Ausbau im Holzfass: Der Ausbau in Eichenholzfässern verleiht hochwertigen Weinen zusätzliche Komplexität. Feine Röstaromen und Gewürznoten ergänzen die reife Frucht perfekt.
Edelsüße Weine: In passenden Jahren entstehen hochkonzentrierte Süßweine mit Aromen von kandierter Aprikose und Honig. Sie gehören zu den absoluten Raritäten.
Viognier in Cuvées: Eine Besonderheit aus Frankreich: Hier wird Viognier traditionell in kleinen Mengen gemeinsam mit der roten Rebsorte Syrah vergoren, um dem Rotwein eine feine Duftigkeit und Eleganz zu verleihen.

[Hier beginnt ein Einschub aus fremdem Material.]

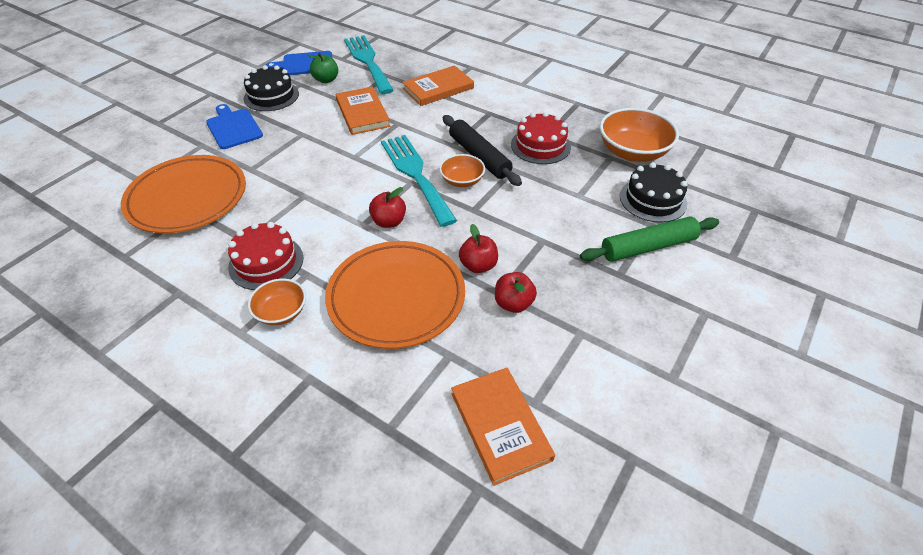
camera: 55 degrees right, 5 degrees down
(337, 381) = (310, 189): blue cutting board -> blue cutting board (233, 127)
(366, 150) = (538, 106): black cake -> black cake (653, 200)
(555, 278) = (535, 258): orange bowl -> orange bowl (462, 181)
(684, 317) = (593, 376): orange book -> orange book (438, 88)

Die bedeutendsten Erzeuger weltweit
Viognier in Griechenland
Obwohl Viognier keine traditionelle griechische Rebsorte ist, liefert sie dort spektakuläre Ergebnisse. Vor allem in Nordgriechenland haben die Winzer ideale Bedingungen gefunden.

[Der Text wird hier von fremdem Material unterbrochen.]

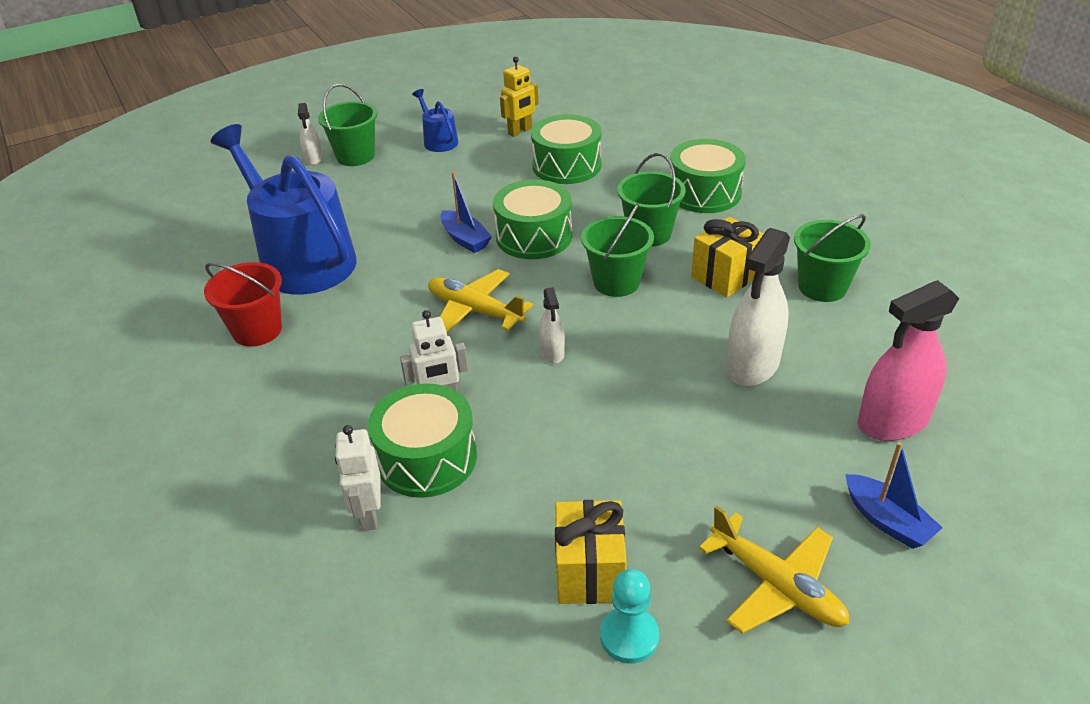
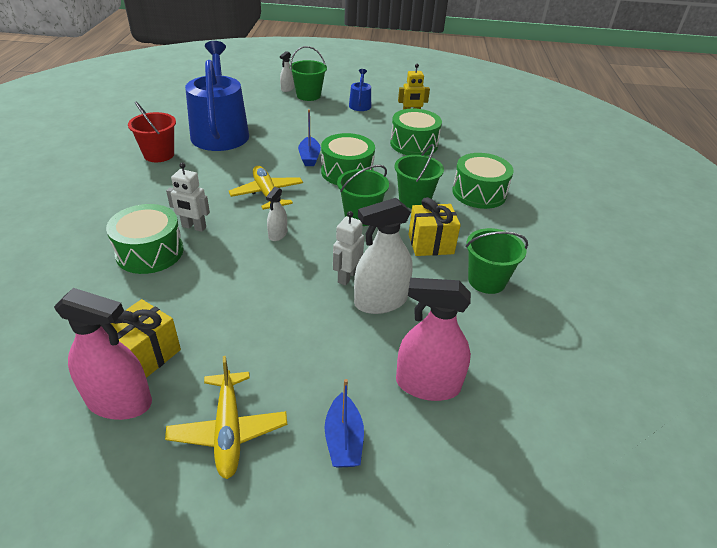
camera: 30 degrees right, 0 degrees up
(369, 514) = (91, 263): white robot -> white robot (347, 276)
(629, 636) = (119, 401): turquoise pawn -> pink spray bottle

Regionen wie Drama, Epanomi und die Hänge rund um das Pangaion-Gebirge verbinden die intensive griechische Sonne mit kühlenden Einflüssen aus den Bergen oder vom Meer. Dadurch entstehen Weine, die eine wunderbare Fruchtfülle mit einer lebendigen Frische kombinieren.
Typisch für griechische Viognier-Weine sind:
- reife Steinobstaromen gepaart mit mediterraner Kräuterwürze
- eine feine, salzige Mineralität
- eine perfekt ausbalancierte Struktur und ein hoher Trinkfluss
Bedeutende Erzeuger in Griechenland:
Welche Rebsorten ähneln Viognier?
Wer den charmanten, fruchtbetonten Stil von Viognier mag, wird auch diese Sorten lieben:
- Malagousia: Besticht ebenfalls durch eine intensive florale Aromatik, reife Steinobstnoten und eine weiche, harmonische Struktur.
- Vidiano: Bringt eine ähnliche Aprikosenfrucht, viel Fülle und eine packende mineralische Tiefe mit.